(What you are asked to do) Report how many lines of the records below include the word "labels". Give nothing but the number.

Extracted data Start Marker

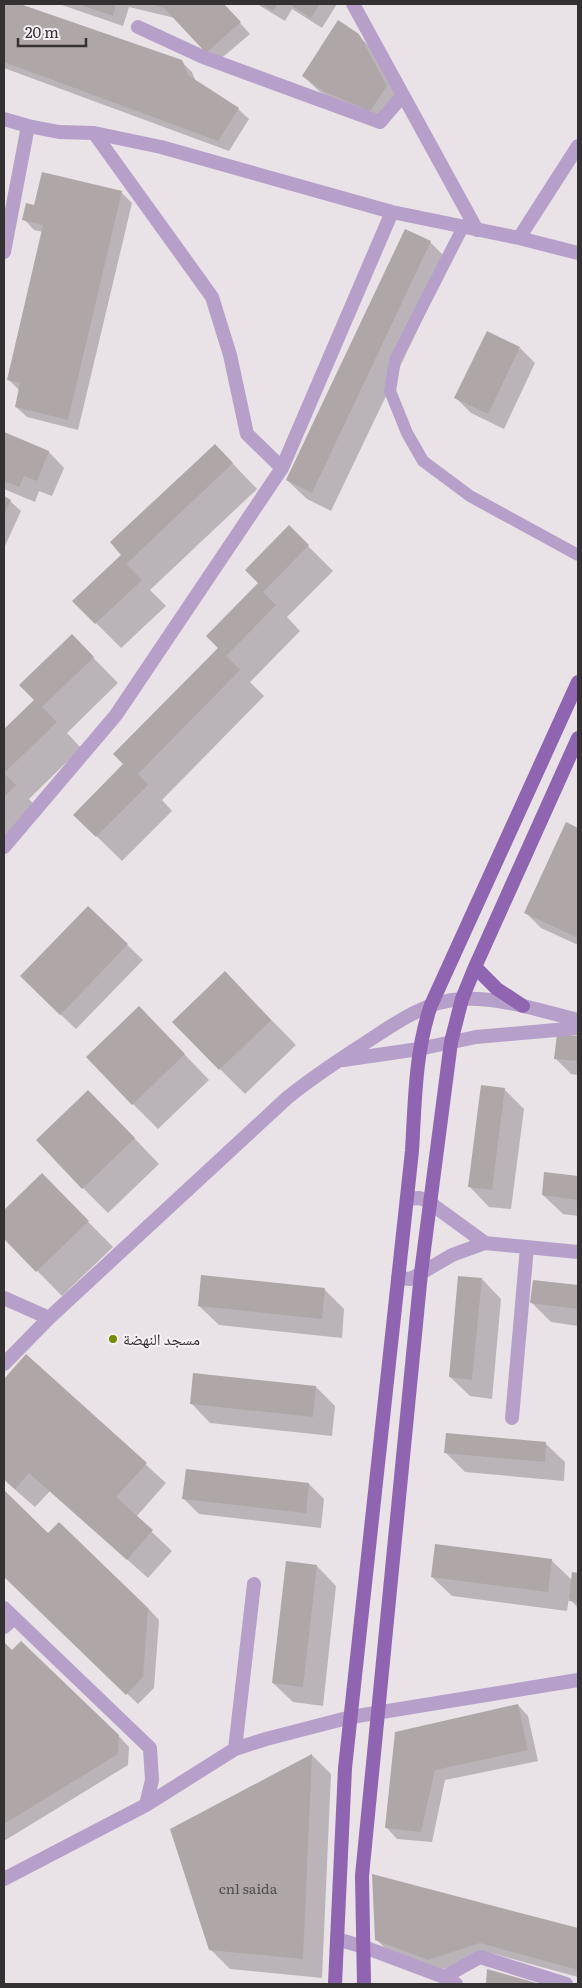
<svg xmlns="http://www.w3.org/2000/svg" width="582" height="1988" font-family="Literata,'Noto Naskh Arabic',serif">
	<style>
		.shadow { fill: #0003 }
		.building { fill: #afa6a7 }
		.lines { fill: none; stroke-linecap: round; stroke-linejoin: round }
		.service { stroke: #b6a0ca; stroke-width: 12 }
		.minor { stroke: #b6a0ca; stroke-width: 14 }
		.tertiary { stroke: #b6a0ca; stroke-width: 14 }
		.primary { stroke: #8f64b1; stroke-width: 14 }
		.poi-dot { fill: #738c03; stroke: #f6eff4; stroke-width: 2 }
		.labels { text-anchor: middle; stroke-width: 4; stroke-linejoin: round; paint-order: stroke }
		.number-label { font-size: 14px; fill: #534e50 }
		.poi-label { font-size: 16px; fill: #343133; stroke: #f6eff4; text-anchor: start }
	</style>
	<rect width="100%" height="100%" fill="#e9e2e6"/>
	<path class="shadow" d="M 4,4 L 16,4 L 181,61 L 192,72 L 196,82 L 238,109 L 249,119 L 229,151 L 4,68 Z
		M 59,4 L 223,4 L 250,34 L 217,62 L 175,18 L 129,7 L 123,26 Z
		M 257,4 L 337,4 L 322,28 L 292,9 L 285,21 Z
		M 358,35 L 374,51 L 401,103 L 386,126 L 341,107 L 319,91 L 303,76 Z
		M 121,192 L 132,203 L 78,430 L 27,417 L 16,407 L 19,390 L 8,379 L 43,232 L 34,230 L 24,219 L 35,206 Z
		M 430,242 L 450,262 L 331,511 L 307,499 L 287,480 Z
		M 520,348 L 535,363 L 504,429 L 471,413 L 456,398 Z
		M 4,433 L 49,452 L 64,468 L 52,496 L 39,491 L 35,502 L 4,489 Z
		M 215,445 L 257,489 L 150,590 L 166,606 L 121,648 L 96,623 L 123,555 Z
		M 4,498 L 10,501 L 21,511 L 4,548 Z
		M 289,527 L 333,571 L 287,617 L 300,631 L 250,682 L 264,696 L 162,800 L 172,811 L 122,861 L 75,815 L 125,764 L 220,648 L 260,583 Z
		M 72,636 L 118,683 L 67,733 L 81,748 L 29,799 L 40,811 L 4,846 L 4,730 L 36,700 Z
		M 566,824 L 578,829 L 578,945 L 541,928 L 525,912 Z
		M 88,907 L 143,960 L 76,1029 L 37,992 Z
		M 250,998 L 296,1045 L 245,1094 L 220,1069 Z
		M 164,1033 L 209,1080 L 158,1129 L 133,1104 Z
		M 558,1035 L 578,1037 L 578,1075 L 571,1074 L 555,1058 Z
		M 504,1089 L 524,1109 L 511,1209 L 489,1207 L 470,1187 Z
		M 113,1116 L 159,1164 L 108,1213 L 83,1188 Z
		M 546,1173 L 578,1177 L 578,1216 L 563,1214 L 543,1195 Z
		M 42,1175 L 113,1247 L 62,1296 L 4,1237 L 4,1212 Z
		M 202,1276 L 325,1290 L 344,1309 L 342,1338 L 219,1325 L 199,1306 Z
		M 482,1279 L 501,1299 L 492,1399 L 470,1396 L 450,1377 Z
		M 534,1281 L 578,1286 L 578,1326 L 551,1322 L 532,1303 Z
		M 26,1356 L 166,1483 L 136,1517 L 172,1551 L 148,1578 L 50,1491 L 35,1507 L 4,1480 L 4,1380 Z
		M 316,1387 L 335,1406 L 332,1436 L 210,1423 L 191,1403 Z
		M 545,1443 L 565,1462 L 564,1481 L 465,1472 L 445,1452 Z
		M 309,1484 L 324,1499 L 321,1528 L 199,1514 L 184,1499 Z
		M 4,1492 L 48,1535 L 148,1608 L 159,1620 L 154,1688 L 138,1704 L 4,1576 Z
		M 551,1560 L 573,1581 L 573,1573 L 578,1574 L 578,1608 L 569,1598 L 567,1611 L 452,1596 L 432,1577 Z
		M 317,1566 L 336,1586 L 323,1706 L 293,1702 L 273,1683 Z
		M 4,1644 L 118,1735 L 129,1747 L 128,1765 L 4,1841 Z
		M 518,1705 L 528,1716 L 538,1761 L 445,1780 L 432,1842 L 397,1839 L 387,1828 L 396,1733 Z
		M 312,1755 L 331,1774 L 322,1978 L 230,1969 L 210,1949 Z
		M 374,1876 L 578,1930 L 578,1977 L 491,1953 L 440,1970 L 387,1950 L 376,1939 Z"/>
	<path class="building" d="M 4,4 L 20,4 L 182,60 L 188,75 L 239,108 L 218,141 L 4,62 Z
		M 78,4 L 116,4 L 113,16 Z
		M 150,4 L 224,4 L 241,22 L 206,53 L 164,8 Z
		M 261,4 L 278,4 L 273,11 Z
		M 289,4 L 320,4 L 311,18 Z
		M 338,20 L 359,34 L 387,86 L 370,111 L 325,92 L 302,76 Z
		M 42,172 L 122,191 L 68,420 L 15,407 L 20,383 L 7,380 L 43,225 L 22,220 L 26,203 L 34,205 Z
		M 405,229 L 431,241 L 312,493 L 286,480 Z
		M 487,331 L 520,347 L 488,414 L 454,398 Z
		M 4,432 L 49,451 L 37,481 L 24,476 L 19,487 L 4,481 Z
		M 215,444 L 233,463 L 126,564 L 142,580 L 95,624 L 72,601 L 121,555 L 110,542 Z
		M 4,496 L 11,500 L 4,515 Z
		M 289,525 L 309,545 L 263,592 L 276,605 L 226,656 L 240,670 L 138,774 L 148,785 L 96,837 L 73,815 L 123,764 L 113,754 L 218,648 L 206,636 L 258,583 L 245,570 Z
		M 72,634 L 94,657 L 42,707 L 57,722 L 4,773 L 16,785 L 4,797 L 4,729 L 34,700 L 19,685 Z
		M 566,822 L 578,828 L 578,938 L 524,913 Z
		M 88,906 L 128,944 L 60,1015 L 20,976 Z
		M 225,971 L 271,1020 L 219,1070 L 172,1022 Z
		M 139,1006 L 185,1054 L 132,1105 L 86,1057 Z
		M 557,1034 L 578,1036 L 578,1061 L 554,1059 Z
		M 481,1085 L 505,1088 L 492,1190 L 468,1187 Z
		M 88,1090 L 135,1138 L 82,1189 L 36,1140 Z
		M 544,1172 L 578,1176 L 578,1200 L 542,1195 Z
		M 42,1173 L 89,1221 L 36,1272 L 4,1239 L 4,1210 Z
		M 201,1275 L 325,1288 L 322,1319 L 198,1306 Z
		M 458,1276 L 482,1278 L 472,1380 L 449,1377 Z
		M 533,1280 L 578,1285 L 578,1309 L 530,1303 Z
		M 26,1354 L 147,1463 L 116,1497 L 153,1530 L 127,1560 L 29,1473 L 15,1489 L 4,1479 L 4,1379 Z
		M 193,1373 L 316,1386 L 313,1417 L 190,1404 Z
		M 446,1433 L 546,1442 L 545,1462 L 444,1453 Z
		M 186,1469 L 309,1483 L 306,1513 L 182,1499 Z
		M 4,1490 L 48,1533 L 59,1522 L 148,1608 L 143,1677 L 126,1695 L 4,1577 Z
		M 435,1544 L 552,1559 L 548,1592 L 431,1577 Z
		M 286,1561 L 317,1565 L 303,1687 L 272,1683 Z
		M 572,1572 L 578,1573 L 578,1602 L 569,1601 Z
		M 21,1641 L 119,1735 L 118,1754 L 4,1824 L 4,1642 L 12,1650 Z
		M 518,1704 L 528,1750 L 435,1770 L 421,1832 L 385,1828 L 395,1732 Z
		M 312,1754 L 303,1959 L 209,1950 L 170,1829 Z
		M 372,1874 L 578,1928 L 578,1970 L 480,1943 L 428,1960 L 375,1940 Z
		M 487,1969 L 540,1984 L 486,1984 Z"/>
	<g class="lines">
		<path class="service" d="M 463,227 L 395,360 L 390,391 L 407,433 L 423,461 L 470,496 L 578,555"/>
		<path class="minor" d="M 353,4 L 477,230
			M 138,27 L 203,57 L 380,122 L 403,95
			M 4,119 L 28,126 L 59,132 L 94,133 L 161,147 L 392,212 L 519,238 L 578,253
			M 94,133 L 212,297 L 230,355 L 247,434 L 282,468
			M 519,238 L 578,146
			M 4,252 L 28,126
			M 4,847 L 116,715 L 282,468 L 392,212
			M 407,1199 L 419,1198 L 426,1200 L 485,1243
			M 398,1278 L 410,1279 L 416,1276 L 452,1255 L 485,1243 L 578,1252
			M 4,1298 L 49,1318
			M 512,1418 L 527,1247
			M 4,1608 L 150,1748 L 152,1780 L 146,1805
			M 4,1627 L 14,1618
			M 235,1749 L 254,1584
			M 4,1879 L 146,1805 L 235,1749 L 266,1739 L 351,1717 L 578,1680
			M 337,1939 L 364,1947 L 444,1977 L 456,1984
			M 444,1977 L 480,1957 L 566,1984"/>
		<path class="tertiary" d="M 343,1060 L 419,1049 L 476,1037 L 578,1028
			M 4,1364 L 49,1318 L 287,1098 C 311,1078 336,1062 362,1045 C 393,1025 424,1001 462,999 C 501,997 541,1011 578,1020"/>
		<path class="primary" d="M 475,967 L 497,989 L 523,1006
			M 335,1984 L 345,1768 L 412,1151 C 415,1101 415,1052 431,1005 L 578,682
			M 364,1984 L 362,1876 L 421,1273 L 451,1042 L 462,999 L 475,967 L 578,738"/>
	</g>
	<circle class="poi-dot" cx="113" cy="1339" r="5"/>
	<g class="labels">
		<g class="number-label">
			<text x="248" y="1894">cnl saida</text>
		</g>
		<g class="poi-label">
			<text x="123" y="1345">مسجد النهضة</text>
		</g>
	</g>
	<rect width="582" height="1988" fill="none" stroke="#343133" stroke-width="10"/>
	<path d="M18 38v8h68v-8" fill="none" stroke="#343133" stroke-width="2.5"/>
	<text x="25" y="38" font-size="15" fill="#343133" stroke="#f6eff4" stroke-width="4" paint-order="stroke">20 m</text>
</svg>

Extracted data End Marker

(The completed task) 2